Andrew Tart is further quoted, “There are lots of original bits and pieces, including the steering wheel and the gear knob, both beautiful pieces of kit. The gearbox is original, too, a Colotti Type 32 that was used as an alternative to either the ZF or the Lotus transaxle. It took a long time to get some of the bits right. It just takes time, but it’s worthwhile because it’s a proper bit of kit and you want to do the job as well as you can. We made a new wiring loom, cotton braided as it once was, and went to a lot of trouble to find original switches, fuse boxes and so on – all nice bits of late 1950’s/early 1960’s automobilia. The gear linkage has a nice interlock mechanism, which was unfortunately missing, but coincidentally I had a Lotus 18/21 Grand Prix car in the workshop with the same linkage, so was able to copy it.” At the end of February 19’, sitting on a nice set of Borrani wire rims, the car was taken for a gentle shakedown at the Curborough sprint course, in Staffordshire – almost as far removed as it’s possible to be from some of the venues where it achieved its period successes. “It has taken longer than anticipated to get it ready for competition,” the current owner says, “but we felt it was such a special car that we didn’t want to cut any corners. It was important to get everything right – and I think Andrew and his team have done a fantastic job.”

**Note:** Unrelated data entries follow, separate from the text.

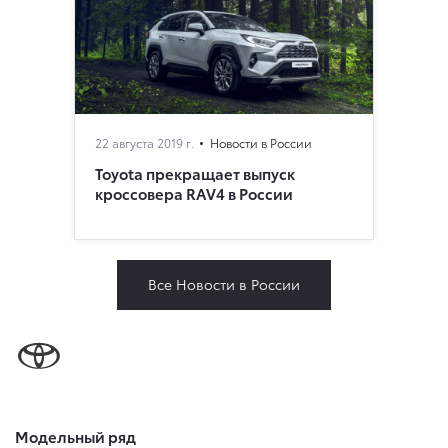
22 августа 2019 г.
Новости в России
Toyota прекращает выпуск
кроссовера RAV4 в России
Все Новости в России
Модельный ряд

During testing last Summer, it was decided to replace the engine with a fresh Coventry-Climax 2496cc unit (dyno sheet on file showing approx 240bhp)) and this was naturally entrusted to Andrew Tart. The work was carried out to his normal exacting standards and although complete and virtually ‘race-ready’ the car has not been ‘shaken-down’ and that will have to be done by the new owner. Andrew Tart has stressed that he is happy to talk to interested parties about the new engine and indeed any other aspects of #953, a car with which he has been so closely involved over the years.
#953 is currently having FIA HTP papers prepared which will hopefully be ready in time for our Race Retro auction ensuring that this significant Lotus will be welcome at all the best classic motorsport ‘Blue Riband’ events and will undoubtedly be sought after by the organisers. The car is also accompanied by an extensive history file including race results, period race programmes, artwork as part of a series on ‘Clark’s Winning Cars’, the 1962 BRDC International Trophy (1st in Class) and much more.
Having been raced by Moss, Hill, Gendebien, Maggs, Masten Gregory and Innes Ireland, driven to a win by Jim Clark and played a pivotal role in the career of Stirling Moss, this is an important car with impeccable provenance. The subject of much recent expenditure and now superbly presented makes it very desirable as does the fact that, unbelievably, it hasn’t been offered on the open market for 57 years until now – what an opportunity.